Records for this task ::
■ ■ ■
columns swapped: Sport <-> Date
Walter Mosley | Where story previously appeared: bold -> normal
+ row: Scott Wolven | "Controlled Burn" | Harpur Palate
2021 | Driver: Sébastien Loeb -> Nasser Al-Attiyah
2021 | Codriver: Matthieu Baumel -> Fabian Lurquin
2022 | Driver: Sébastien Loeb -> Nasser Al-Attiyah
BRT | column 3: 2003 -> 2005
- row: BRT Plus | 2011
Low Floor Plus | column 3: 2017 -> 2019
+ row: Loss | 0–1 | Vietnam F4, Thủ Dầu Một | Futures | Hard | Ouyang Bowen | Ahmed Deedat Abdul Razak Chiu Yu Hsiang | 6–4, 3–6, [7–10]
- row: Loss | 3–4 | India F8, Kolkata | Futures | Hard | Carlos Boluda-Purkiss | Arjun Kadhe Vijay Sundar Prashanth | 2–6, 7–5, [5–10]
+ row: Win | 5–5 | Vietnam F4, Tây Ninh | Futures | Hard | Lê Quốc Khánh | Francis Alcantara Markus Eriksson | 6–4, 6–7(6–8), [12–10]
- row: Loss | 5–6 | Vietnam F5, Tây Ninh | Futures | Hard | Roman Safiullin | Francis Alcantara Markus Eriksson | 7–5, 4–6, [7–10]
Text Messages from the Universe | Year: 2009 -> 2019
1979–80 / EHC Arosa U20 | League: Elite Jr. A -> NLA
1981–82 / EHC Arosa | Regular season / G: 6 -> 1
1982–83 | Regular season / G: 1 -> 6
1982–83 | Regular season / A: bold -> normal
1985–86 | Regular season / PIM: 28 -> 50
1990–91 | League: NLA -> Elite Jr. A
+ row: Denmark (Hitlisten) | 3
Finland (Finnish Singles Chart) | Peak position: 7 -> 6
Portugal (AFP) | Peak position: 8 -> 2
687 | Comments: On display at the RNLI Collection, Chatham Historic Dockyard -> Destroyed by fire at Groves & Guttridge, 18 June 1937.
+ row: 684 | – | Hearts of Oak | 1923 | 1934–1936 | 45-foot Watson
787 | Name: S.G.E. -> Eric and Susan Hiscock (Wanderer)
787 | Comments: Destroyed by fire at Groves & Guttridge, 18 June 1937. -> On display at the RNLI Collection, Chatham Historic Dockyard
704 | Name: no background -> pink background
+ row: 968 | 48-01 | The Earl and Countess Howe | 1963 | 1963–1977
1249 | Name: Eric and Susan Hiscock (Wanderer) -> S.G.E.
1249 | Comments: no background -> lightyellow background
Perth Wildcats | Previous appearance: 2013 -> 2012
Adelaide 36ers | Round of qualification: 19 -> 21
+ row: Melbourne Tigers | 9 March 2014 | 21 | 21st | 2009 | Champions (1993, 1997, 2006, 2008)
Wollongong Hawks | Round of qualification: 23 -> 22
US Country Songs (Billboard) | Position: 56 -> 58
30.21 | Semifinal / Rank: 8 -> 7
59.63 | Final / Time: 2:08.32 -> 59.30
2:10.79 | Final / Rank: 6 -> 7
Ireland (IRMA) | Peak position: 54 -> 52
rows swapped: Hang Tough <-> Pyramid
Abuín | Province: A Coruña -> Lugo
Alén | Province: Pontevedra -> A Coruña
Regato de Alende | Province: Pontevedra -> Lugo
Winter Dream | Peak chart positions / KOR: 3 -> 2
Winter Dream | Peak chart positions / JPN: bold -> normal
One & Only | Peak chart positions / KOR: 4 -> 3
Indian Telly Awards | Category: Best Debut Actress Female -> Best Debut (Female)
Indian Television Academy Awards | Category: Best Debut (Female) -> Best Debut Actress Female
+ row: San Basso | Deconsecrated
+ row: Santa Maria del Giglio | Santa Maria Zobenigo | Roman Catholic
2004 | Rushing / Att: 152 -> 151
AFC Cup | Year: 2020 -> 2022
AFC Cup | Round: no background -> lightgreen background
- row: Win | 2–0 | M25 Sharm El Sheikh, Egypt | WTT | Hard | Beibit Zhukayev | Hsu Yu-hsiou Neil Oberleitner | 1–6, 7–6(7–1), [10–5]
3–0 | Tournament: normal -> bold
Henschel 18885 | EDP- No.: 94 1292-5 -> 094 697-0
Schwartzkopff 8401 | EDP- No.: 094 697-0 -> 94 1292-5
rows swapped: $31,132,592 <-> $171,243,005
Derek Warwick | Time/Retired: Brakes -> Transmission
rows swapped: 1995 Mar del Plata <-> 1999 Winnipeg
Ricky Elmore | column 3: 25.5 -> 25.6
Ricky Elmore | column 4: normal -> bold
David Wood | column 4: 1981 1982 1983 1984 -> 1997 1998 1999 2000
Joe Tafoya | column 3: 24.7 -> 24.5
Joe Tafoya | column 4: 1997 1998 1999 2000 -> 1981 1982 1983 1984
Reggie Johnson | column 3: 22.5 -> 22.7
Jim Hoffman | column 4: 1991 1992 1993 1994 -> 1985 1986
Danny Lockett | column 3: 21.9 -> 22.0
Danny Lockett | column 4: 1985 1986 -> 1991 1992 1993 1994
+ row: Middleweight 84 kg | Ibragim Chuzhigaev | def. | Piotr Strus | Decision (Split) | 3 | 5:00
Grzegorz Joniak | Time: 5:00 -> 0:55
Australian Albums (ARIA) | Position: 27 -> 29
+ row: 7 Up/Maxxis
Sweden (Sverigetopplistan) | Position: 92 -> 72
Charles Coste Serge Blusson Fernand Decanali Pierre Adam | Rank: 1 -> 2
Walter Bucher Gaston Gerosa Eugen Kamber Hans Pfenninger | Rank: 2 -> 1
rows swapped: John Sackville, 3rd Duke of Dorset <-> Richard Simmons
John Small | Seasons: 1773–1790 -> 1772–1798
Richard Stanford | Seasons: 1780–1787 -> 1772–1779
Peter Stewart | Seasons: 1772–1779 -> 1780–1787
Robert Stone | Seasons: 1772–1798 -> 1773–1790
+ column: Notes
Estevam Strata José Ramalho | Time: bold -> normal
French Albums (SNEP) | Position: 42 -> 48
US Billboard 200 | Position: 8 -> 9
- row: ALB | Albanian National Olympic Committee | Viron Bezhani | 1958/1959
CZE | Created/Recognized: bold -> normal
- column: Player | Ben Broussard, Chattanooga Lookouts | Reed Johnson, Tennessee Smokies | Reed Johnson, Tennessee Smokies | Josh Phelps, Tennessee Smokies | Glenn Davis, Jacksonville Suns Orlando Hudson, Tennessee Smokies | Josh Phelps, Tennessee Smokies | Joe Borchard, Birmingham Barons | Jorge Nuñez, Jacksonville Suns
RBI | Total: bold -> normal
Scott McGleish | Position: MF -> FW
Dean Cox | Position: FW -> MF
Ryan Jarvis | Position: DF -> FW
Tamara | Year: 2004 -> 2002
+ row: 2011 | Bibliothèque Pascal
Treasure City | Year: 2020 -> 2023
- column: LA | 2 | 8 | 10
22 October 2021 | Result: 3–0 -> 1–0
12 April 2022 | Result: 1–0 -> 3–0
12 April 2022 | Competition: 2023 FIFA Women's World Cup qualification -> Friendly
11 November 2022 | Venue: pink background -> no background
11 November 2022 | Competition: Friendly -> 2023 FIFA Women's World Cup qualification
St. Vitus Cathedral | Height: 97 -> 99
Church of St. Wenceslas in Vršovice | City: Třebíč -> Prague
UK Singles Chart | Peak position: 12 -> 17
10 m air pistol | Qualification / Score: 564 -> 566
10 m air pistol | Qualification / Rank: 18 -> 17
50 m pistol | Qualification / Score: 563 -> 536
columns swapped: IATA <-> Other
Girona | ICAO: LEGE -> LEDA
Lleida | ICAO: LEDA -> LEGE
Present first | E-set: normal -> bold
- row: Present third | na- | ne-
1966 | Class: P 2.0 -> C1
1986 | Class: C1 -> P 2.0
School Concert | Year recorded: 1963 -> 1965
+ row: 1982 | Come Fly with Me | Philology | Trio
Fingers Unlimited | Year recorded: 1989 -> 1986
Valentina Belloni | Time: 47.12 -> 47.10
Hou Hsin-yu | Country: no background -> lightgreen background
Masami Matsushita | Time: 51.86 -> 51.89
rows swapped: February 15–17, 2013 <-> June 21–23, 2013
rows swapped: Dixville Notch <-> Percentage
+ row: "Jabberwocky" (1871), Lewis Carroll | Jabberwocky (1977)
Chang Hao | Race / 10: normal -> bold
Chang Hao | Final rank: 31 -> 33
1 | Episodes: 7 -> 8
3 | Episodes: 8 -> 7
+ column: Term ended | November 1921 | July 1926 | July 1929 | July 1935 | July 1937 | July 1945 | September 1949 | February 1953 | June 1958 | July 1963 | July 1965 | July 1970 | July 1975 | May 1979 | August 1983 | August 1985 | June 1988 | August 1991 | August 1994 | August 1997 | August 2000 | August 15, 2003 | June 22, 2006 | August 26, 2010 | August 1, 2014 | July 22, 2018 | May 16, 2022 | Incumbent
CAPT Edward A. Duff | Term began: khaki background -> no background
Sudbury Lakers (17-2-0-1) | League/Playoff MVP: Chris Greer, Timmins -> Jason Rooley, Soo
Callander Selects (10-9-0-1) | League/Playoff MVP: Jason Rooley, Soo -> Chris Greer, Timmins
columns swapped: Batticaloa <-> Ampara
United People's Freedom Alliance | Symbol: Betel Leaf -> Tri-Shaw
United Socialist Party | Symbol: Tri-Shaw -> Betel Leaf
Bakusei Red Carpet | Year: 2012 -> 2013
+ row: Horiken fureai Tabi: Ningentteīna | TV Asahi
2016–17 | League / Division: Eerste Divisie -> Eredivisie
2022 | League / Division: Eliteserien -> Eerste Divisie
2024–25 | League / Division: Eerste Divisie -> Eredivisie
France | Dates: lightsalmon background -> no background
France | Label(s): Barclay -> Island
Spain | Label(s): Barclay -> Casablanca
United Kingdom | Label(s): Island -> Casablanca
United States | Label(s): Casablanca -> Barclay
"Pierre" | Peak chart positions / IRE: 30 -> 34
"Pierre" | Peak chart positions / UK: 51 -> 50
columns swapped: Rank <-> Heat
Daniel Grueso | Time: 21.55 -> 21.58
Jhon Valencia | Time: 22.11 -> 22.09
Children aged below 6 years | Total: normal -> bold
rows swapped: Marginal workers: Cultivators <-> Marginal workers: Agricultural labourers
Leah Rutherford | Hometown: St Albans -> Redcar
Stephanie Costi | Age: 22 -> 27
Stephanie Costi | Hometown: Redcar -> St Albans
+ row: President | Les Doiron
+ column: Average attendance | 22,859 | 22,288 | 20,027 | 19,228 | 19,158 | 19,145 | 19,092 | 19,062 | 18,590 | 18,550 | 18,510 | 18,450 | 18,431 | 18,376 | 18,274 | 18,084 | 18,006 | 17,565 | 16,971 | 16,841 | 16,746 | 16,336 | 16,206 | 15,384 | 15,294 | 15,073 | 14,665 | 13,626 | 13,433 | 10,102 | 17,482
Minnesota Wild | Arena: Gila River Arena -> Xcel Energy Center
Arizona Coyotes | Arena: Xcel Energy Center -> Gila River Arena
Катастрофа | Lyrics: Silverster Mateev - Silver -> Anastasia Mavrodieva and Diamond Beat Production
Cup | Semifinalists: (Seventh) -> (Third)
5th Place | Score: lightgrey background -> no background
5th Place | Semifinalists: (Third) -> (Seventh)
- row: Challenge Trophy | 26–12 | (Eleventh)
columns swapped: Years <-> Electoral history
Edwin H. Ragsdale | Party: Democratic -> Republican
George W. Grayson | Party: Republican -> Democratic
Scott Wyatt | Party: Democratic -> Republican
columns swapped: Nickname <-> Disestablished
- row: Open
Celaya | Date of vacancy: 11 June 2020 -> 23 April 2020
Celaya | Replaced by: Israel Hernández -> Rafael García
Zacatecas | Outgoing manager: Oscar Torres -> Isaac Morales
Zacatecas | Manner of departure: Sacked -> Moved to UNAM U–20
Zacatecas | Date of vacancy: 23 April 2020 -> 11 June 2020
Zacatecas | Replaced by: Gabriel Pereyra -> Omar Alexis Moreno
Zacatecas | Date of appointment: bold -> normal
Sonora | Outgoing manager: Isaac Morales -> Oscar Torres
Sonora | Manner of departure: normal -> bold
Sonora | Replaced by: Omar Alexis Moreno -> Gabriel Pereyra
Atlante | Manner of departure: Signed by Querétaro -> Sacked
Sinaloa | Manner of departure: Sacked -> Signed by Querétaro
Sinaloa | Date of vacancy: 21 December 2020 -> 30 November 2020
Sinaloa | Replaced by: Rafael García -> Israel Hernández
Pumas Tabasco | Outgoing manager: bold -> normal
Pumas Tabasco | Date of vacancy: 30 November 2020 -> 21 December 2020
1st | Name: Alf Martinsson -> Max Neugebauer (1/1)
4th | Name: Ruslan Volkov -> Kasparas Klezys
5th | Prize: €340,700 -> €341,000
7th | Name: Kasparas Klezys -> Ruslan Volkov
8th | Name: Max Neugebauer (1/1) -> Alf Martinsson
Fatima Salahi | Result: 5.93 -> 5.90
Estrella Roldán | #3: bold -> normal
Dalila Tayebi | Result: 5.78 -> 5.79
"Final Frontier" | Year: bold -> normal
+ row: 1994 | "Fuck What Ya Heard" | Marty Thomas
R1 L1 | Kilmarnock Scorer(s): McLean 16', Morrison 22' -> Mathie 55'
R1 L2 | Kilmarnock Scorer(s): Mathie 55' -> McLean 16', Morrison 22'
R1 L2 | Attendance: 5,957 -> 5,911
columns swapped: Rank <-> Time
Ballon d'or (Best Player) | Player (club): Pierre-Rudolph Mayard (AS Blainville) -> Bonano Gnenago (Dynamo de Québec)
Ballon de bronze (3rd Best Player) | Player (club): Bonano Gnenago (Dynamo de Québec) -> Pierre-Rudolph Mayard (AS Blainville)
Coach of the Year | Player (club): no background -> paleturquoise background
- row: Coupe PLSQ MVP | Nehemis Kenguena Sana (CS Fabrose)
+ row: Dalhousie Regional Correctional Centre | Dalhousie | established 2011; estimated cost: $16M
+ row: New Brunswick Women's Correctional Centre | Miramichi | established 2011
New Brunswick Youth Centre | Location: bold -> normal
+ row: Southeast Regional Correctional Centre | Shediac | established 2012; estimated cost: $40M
■ ■ ■
Exercise details ::
Return the data verbatim, from its first line up to and including the line that contains "Low Floor Plus | column 3: 2017 -> 2019".

Solution to this problem ::
columns swapped: Sport <-> Date
Walter Mosley | Where story previously appeared: bold -> normal
+ row: Scott Wolven | "Controlled Burn" | Harpur Palate
2021 | Driver: Sébastien Loeb -> Nasser Al-Attiyah
2021 | Codriver: Matthieu Baumel -> Fabian Lurquin
2022 | Driver: Sébastien Loeb -> Nasser Al-Attiyah
BRT | column 3: 2003 -> 2005
- row: BRT Plus | 2011
Low Floor Plus | column 3: 2017 -> 2019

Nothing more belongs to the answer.